The DOJ report argues at length that the only way to ensure necessary reforms of this blackguard department is via a court-enforced consent decree backed up by “an independent monitoring team . . . of policing and other experts.” The Obama administration is clearly nervous that the incoming administration of President-elect Donald Trump will be less enthusiastic about saddling financially struggling police departments with tens of millions of dollars in compliance costs in the service of statistically innumerate consent decrees. Simply paying a federal monitor and his team will likely cost Chicago taxpayers dearly. The LAPD spent about $40 million trying to comply with its consent decree in its first year in 2000 and $50 million a year for several years thereafter, for a total of about $300 million over 12 years, estimated Los Angeles’s chief legislative analyst in 2015.
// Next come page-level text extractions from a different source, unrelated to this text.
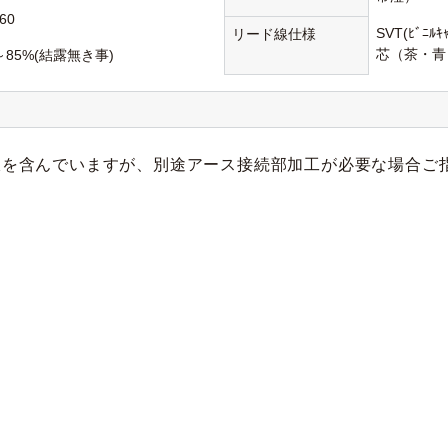
60
SVT(ﾋﾞﾆﾙ
リード線仕様
芯（茶・青
～85%(結露無き事)
線を含んでいますが、別途アース接続部加工が必要な場合ご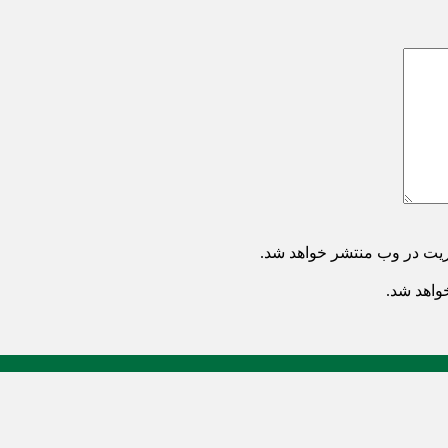
ریت در وب منتشر خواهد شد.
خواهد شد.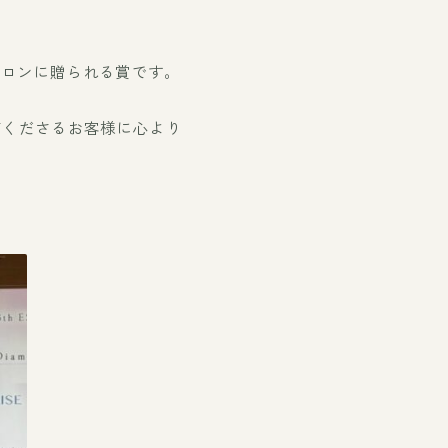
サロンに贈られる賞です。
店くださるお客様に心より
One of the first things that the Trump Justice Department should do is figure out how to lighten the burden of existing consent decrees on law enforcement agencies; next, it should decide whether to pull the plug on those decrees that have not yet been finalized, as in Chicago. Simply compiling the paperwork demanded by the Justice Department investigators required the full-time labor of a Chicago sergeant and five officers. Much more manpower would have to be ripped away from crime-fighting in order to feed the insatiable appetite of a federal monitor for endless reports. And what would the federal monitor use as his benchmark for constitutional policing anyway, since DOJ never revealed its standard for finding the CPD a constitutional reprobate?  
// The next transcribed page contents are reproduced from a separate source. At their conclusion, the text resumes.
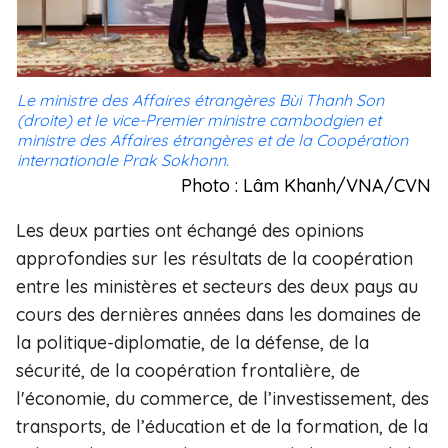
Le ministre des Affaires étrangères Bùi Thanh Son
(droite) et le vice-Premier ministre cambodgien et
ministre des Affaires étrangères et de la Coopération
internationale Prak Sokhonn.
Photo : Lâm Khanh/VNA/CVN
Les deux parties ont échangé des opinions
approfondies sur les résultats de la coopération
entre les ministères et secteurs des deux pays au
cours des dernières années dans les domaines de
la politique-diplomatie, de la défense, de la
sécurité, de la coopération frontalière, de
l'économie, du commerce, de l’investissement, des
transports, de l’éducation et de la formation, de la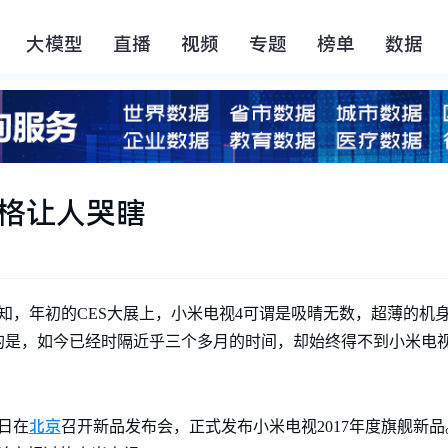
大模型
直播
视频
专题
榜单
数据
格让人哭瞎
所周知，年初的CES大展上，小米电视4可谓是吸晴无数，超薄的
的是，如今已经时隔近乎三个多月的时间，却始终得不到小米电视
北京
日在
召开新品发布会，正式发布小米电视2017年度旗舰新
The report does suggest some necessary reforms, but these were no-brainers, already well-known to the department. All those changes would be impeded, not helped, by a consent decree, since they all require more officers and more funding, both of which would be diverted to consent-decree compliance. The department is deficient in supervisors. The ratio of sergeants to officers—about one to 14—should be almost twice that. No sergeant showed up to the Laquan McDonald incident before McDonald was killed, though the incident was clearly already serious enough to require supervision. And though the officers following McDonald had called for a Taser, one never arrived.
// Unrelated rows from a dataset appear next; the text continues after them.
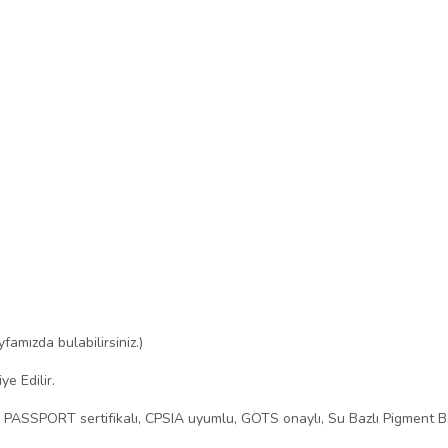
mızda bulabilirsiniz.)
e Edilir.
O PASSPORT sertifikalı, CPSIA uyumlu, GOTS onaylı, Su Bazlı Pigment B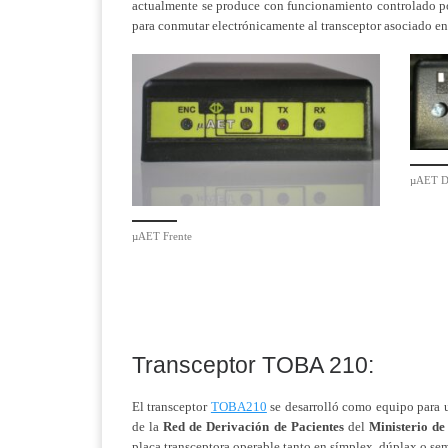
actualmente se produce con funcionamiento controlado p
para conmutar electrónicamente al transceptor asociado en
µAET D
µAET Frente
Transceptor TOBA 210:
El transceptor
TOBA210
se desarrolló como equipo para u
de la
Red de Derivación de Pacientes
del
Ministerio de
placa transceptora operable tanto en símplex, dúplax o se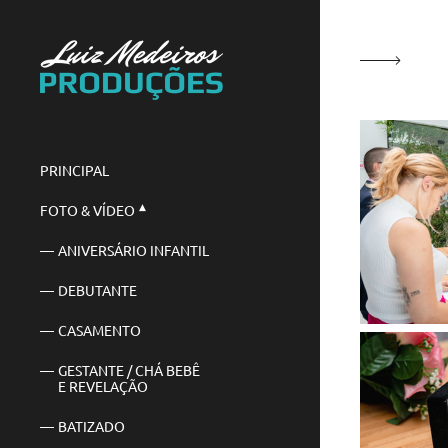
PRINCIPAL
FOTO & VÍDEO
ANIVERSÁRIO INFANTIL
DEBUTANTE
CASAMENTO
GESTANTE / CHÁ BEBÊ
E REVELAÇÃO
BATIZADO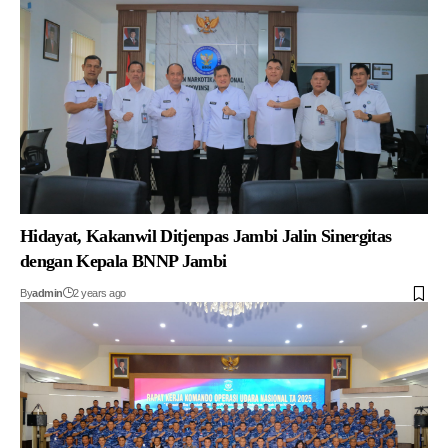
Hidayat, Kakanwil Ditjenpas Jambi Jalin Sinergitas
dengan Kepala BNNP Jambi
By
admin
2 years ago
The DOJ report is correct that officers need more tactical training and more training in communication and de-escalation skills. In-service training for officers already on the job should be mandatory, as the report recommends. But if there were ready money for such improvements, they would have been implemented years ago. The videos taken by officer body cameras, once such cameras become universal, will cost a fortune to store, posing another financial challenge to the department.

Commanders and supervisors also need more training. Previous superintendents decimated the higher reaches of the CPD, leaving a command structure light on management experience. Younger officers and supervisors lack mentors. This isn’t a problem that compliance paper-pushing will solve.

Chicago is the country’s most shocking example of what I have called the Ferguson effect: the phenomenon of police officers in high-crime areas backing off of proactive policing, resulting in the emboldening of criminals. With investigatory stops down 82 percent through most of 2016 compared with 2015, there were over 3,400 shootings in Chicago last year. One person was shot every two hours on average. The police shot just over 25 people, or 0.6 percent of all total shootings. The DOJ report is silent about that ratio. The biggest challenge facing the CPD today is how to encourage officers to reengage with criminal suspects. The DOJ report is silent about that matter as well.

Chicago mayor Rahm Emanuel has said that he intends to sign a consent decree putting the CPD under federal management; Emanuel undoubtedly calculates that aligning himself with the expiring Obama Justice Department serves his future political career. If current CPD superintendent Eddie Johnson isn’t willing to oppose this costly and unnecessary burden, the best hope for the thousands of law-abiding residents of Chicago’s high-crime areas is a change in both tone and policy from the White House.